Nascent capital markets and industrial processes provided real advantages in this energy-constrained world, but adding steam then oil to the process of industrialization is what really kicked growth into overdrive. This influx of energy (and the economic growth it supported) allowed countries like England to develop populations seven or eight times greater than the agricultural carrying capacity of its arable land in astonishingly short order. The ideas of Adam Smith were important, but wouldn't have gotten nearly as far is they didn't have actual steam trains and ships to carry the people who subscribed to them.

All that said, the transition we're going through now is far from complete. Like the early and painfully disruptive days of the Industrial Revolution, the current concerns about stagnation and wealth concentration may give way once we complete another energy transition. A world supplied by highly distributed, low-cost solar and stored energy arrays (batteries, compressed air, molten salt, etc.) could see an increase in the overall supply, in a fashion that liberates a critical mass of people from the more coercive aspects of the global economy. Tapping the sun directly may prove to be as transformative as tapping ancient deposits of carbon. Indeed, the pre-existence of the information layer may prove to be the thing that makes this possible, just as the process of industrialization had begun before the steam engine kicked it into overdrive.

The big question for the long-range optimists is how do we maintain social and stability and cohesion during the transition?




No, the two revolutions are a lot more similar than you think. The industrial revolution was fueled largely by the technology to harness huge quantities of fossil fuels to power modern machinery. The underlying supply of energy didn't change - those fossil fuel reserves had been built up over hundreds of millions of years, as we're now learning (to our chagrin) a hundred years later. What did change is our ability to extract that energy from the world around us. After the industrial revolution, we woke up and found out that we had previously been literally scratching the surface of the resources available to us on this planet.

Similarly, the Information revolution has been fueled by a huge increase in our ability to collect and process data. That's allowed new means of production that use existing resources in a much more efficient way. No, there's no new energy flowing into the system - but there wasn't with the Industrial Revolution either, we just figured out how to use energy that was previously believed to be useless.

There are theoretical limits to the amount of energy our planet can generate, but if you study physics you'll see that the amount of energy extracted by human beings is roughly 1/1000th of the energy available to us [1]. The limiting factor is our technology, not the raw resources in the environment.

[1] http://en.wikipedia.org/wiki/Kardashev_scale


People from the future will likely consider the industrial and information revolutions to be the same revolution, just like people today generally consider the agricultural revolution to be one event instead of its two separate stages.

We could say the industrial revolution ended in 1945 with the Manhattan project and the information revolution began in the 1940's with the Enigma code cracking so the timelines flow into each other, and, as you say, they both had the effect of releasing vast amounts of energy.

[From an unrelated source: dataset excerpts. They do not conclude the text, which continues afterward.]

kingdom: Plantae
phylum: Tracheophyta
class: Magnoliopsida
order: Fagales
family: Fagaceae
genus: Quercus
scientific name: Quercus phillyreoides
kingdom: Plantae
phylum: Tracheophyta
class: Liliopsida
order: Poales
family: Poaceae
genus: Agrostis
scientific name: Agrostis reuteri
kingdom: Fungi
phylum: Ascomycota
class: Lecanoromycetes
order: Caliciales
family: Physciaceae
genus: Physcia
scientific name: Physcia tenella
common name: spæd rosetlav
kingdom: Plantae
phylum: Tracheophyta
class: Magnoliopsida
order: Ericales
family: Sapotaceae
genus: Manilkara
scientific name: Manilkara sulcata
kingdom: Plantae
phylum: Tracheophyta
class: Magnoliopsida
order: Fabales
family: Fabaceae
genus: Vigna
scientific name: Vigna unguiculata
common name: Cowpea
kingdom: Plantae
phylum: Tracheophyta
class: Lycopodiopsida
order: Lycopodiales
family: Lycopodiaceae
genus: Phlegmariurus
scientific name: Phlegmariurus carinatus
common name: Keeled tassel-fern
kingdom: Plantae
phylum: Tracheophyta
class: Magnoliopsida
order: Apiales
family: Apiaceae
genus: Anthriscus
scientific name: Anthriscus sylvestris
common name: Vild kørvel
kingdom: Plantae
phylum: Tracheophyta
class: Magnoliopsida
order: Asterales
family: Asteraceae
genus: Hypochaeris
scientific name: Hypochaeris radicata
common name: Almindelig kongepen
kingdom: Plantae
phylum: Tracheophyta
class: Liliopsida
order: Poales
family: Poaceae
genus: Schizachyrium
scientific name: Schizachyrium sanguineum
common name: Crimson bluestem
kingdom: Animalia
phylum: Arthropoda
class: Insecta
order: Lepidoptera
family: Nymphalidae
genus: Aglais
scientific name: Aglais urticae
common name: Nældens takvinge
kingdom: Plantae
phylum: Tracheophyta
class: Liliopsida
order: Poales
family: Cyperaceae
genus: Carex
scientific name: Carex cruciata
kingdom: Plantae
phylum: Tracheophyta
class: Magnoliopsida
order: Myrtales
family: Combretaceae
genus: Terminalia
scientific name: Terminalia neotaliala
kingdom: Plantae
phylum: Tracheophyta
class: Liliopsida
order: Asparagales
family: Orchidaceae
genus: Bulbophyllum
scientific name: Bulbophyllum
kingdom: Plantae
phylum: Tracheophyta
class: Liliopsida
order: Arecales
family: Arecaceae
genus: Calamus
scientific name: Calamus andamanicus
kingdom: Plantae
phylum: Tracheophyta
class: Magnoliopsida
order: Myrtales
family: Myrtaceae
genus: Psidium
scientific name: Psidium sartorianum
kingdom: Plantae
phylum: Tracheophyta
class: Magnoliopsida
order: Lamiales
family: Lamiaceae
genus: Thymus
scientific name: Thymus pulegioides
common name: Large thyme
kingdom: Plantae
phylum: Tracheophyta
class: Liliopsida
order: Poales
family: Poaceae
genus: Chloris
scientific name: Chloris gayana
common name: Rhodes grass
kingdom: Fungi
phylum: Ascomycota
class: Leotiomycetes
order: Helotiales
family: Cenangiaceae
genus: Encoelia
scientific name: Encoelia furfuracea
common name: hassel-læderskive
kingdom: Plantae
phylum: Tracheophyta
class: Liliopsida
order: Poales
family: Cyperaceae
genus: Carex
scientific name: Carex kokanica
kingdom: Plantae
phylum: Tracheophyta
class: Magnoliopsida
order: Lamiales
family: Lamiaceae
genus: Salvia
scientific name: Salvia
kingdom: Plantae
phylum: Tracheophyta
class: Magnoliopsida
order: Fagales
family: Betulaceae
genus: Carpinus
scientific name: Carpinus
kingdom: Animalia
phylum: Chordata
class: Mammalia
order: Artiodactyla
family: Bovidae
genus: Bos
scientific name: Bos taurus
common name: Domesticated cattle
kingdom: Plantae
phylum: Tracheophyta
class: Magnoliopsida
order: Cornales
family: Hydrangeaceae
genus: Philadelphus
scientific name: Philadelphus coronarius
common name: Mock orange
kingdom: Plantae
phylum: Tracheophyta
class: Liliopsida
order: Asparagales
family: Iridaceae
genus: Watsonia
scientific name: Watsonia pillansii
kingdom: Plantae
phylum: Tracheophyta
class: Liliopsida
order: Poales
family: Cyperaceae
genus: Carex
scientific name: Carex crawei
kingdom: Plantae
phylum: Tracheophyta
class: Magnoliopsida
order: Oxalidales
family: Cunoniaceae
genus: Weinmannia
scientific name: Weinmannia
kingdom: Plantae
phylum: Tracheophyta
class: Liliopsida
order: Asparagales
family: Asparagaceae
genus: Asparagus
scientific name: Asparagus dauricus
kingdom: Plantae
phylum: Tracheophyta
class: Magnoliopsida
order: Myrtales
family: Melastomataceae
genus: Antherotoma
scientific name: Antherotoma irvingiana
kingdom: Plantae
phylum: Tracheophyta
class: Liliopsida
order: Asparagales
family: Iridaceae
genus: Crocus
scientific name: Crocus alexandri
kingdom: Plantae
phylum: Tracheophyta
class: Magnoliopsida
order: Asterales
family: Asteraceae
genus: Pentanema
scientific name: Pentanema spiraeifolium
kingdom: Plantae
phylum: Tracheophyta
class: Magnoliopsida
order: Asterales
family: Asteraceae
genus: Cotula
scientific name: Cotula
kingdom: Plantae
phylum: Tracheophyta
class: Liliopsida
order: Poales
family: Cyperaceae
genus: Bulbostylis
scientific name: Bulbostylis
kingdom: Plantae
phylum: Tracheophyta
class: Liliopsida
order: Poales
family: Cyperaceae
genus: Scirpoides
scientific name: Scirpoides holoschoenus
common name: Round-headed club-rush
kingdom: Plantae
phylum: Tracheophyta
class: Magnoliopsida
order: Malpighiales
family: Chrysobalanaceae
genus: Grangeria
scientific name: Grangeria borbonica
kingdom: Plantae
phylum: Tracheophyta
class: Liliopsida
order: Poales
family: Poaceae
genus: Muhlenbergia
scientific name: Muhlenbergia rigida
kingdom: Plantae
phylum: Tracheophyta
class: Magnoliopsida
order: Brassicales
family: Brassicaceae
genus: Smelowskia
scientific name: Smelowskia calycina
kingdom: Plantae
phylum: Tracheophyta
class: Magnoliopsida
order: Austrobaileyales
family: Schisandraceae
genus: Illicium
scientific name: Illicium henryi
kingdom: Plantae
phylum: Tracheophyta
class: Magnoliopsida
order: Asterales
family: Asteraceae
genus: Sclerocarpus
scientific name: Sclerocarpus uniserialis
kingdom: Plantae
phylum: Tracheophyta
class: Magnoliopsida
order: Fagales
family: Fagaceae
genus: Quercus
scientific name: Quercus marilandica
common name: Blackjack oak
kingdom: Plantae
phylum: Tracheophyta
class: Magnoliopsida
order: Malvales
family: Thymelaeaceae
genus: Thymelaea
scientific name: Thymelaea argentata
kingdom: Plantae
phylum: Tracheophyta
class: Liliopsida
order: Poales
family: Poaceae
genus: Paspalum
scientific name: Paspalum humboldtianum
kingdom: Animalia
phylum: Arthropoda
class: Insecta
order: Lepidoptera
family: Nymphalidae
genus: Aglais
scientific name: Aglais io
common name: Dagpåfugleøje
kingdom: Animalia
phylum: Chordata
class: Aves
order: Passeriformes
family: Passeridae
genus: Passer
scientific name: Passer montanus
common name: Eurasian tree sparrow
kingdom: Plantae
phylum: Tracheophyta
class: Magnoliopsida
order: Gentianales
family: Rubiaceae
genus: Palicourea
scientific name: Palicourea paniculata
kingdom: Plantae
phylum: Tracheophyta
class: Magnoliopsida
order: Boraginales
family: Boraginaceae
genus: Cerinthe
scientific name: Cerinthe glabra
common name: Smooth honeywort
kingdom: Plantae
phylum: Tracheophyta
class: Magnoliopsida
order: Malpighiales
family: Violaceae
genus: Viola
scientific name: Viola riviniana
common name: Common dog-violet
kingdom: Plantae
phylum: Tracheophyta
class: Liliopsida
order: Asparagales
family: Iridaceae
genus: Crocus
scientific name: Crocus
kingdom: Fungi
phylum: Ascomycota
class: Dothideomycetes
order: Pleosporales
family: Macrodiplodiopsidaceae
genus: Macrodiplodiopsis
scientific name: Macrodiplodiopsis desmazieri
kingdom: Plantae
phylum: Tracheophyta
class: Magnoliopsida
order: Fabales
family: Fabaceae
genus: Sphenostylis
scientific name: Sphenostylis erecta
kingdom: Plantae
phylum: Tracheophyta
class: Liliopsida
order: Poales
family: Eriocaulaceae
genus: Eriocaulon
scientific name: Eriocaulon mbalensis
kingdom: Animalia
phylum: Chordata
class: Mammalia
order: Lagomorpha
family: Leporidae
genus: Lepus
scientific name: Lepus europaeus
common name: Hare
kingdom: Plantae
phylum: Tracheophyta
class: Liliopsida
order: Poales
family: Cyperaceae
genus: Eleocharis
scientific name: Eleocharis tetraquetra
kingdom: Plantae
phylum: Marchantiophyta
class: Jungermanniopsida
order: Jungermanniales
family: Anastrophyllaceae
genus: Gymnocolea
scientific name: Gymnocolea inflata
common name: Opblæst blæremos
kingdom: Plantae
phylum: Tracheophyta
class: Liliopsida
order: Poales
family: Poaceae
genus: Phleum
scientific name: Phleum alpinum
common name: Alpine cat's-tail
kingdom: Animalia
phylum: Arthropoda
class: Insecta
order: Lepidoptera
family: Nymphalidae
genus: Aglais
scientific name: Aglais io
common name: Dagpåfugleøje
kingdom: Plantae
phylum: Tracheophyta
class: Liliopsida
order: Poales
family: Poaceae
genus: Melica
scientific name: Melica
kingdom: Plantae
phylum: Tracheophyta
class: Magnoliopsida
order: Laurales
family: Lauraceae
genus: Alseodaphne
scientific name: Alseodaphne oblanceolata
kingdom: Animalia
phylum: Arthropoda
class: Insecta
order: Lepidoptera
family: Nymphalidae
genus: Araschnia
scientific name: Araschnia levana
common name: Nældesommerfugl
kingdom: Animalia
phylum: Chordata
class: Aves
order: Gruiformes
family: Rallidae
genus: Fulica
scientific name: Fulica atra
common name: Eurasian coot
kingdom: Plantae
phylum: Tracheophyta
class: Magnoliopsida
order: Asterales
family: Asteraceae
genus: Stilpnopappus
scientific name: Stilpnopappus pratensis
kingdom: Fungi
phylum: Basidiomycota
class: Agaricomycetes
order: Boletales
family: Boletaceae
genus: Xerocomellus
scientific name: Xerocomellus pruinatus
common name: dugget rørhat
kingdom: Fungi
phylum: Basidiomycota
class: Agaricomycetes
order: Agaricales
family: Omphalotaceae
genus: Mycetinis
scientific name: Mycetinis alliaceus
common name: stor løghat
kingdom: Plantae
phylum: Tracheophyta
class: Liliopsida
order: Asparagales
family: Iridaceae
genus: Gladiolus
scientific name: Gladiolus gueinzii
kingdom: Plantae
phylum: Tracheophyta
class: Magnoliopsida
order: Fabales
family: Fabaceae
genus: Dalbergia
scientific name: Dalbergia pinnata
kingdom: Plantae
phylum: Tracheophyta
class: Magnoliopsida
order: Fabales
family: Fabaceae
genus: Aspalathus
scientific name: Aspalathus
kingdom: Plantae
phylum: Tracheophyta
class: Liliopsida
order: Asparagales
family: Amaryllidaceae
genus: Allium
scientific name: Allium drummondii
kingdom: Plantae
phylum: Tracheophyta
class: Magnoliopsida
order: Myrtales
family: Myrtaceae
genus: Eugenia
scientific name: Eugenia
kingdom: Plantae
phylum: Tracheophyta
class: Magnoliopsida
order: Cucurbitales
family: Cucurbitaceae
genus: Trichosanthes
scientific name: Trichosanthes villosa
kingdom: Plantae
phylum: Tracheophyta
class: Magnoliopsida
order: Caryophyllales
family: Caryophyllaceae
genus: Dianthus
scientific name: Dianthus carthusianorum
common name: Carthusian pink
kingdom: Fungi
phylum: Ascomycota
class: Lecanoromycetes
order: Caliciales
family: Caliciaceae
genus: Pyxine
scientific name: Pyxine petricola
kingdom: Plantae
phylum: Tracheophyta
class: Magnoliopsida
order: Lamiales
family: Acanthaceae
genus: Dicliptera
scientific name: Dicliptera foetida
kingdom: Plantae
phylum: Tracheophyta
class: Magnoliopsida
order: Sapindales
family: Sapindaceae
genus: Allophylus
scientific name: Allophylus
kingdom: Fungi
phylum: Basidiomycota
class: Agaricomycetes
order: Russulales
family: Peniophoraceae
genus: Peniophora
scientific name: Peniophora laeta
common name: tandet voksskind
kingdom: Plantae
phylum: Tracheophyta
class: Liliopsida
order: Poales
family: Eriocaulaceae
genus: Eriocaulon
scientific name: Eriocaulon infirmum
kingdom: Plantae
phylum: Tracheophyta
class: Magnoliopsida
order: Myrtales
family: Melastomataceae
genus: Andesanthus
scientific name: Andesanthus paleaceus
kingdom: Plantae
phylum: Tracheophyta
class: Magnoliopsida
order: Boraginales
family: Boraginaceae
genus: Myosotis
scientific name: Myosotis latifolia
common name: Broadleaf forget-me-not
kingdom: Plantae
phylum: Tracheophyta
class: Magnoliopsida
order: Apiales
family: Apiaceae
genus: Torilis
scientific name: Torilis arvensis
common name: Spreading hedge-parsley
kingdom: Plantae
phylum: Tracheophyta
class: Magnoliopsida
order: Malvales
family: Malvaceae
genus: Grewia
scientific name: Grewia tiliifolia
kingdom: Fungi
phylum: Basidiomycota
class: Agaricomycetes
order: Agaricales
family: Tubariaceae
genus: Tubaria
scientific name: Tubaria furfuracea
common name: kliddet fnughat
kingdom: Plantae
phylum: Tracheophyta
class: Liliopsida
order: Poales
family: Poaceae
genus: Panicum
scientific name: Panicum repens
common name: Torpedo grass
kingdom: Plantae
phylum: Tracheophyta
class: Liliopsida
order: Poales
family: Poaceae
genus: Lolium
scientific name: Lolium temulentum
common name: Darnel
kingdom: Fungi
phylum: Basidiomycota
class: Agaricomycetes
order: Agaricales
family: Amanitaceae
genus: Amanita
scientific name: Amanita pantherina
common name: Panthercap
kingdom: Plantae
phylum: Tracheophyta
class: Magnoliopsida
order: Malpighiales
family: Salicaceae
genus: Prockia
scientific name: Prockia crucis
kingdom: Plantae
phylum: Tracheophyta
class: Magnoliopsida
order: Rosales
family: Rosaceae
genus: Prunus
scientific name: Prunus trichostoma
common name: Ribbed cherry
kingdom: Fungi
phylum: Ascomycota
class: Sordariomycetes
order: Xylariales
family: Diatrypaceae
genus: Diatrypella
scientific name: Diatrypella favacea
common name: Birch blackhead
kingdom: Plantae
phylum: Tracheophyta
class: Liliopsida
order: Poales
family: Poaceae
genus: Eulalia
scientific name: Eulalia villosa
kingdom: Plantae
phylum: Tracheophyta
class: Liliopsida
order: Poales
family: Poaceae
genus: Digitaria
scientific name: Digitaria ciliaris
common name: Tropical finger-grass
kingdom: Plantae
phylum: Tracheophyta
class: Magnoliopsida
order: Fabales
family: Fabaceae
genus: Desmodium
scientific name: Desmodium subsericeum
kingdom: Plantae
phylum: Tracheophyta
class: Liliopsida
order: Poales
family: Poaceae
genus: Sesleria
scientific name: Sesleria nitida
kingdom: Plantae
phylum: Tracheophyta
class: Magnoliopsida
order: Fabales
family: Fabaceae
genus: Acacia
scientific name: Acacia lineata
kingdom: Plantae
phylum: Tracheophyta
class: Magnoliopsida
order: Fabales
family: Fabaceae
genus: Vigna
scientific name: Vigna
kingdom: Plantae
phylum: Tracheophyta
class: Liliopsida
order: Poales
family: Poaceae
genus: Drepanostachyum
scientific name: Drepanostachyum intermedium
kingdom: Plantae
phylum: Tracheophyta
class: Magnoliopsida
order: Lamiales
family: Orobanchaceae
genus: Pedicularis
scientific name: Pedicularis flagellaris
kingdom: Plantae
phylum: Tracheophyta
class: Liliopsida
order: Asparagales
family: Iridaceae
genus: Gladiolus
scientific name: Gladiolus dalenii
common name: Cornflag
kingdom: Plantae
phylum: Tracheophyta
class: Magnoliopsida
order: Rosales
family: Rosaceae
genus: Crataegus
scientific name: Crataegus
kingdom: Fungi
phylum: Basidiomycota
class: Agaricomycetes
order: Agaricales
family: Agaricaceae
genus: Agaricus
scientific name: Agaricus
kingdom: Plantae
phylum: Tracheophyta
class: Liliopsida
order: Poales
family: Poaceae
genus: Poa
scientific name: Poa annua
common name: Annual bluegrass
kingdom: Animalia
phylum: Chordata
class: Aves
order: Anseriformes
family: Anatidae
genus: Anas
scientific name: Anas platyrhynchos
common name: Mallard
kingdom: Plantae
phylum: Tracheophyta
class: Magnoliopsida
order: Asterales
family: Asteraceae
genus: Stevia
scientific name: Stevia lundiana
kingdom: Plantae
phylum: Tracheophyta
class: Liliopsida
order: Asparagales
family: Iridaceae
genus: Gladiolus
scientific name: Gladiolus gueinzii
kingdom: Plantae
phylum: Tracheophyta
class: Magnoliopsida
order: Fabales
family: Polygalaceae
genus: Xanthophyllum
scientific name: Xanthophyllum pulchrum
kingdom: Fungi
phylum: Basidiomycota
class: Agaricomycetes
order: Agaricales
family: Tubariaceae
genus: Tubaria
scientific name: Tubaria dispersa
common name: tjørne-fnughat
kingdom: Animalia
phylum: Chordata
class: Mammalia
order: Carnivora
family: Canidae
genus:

The agricultural revolution began about 10,000 yrs ago independently in 5 or 10 places around the world with plant seed selection and animal husbandry, but in only two places, North China and Mesopotamia, did they make the separate step of transplanting it all on a large scale to a river valley, perhaps even thousands of years later. (I'm presuming here Egypt and the Indus Valley copied Mesopotamia.)

I suspect the real third big revolution will be inter-stellar travel in perhaps another 10,000 years.


There is also an nascent energy transition towards renewables now.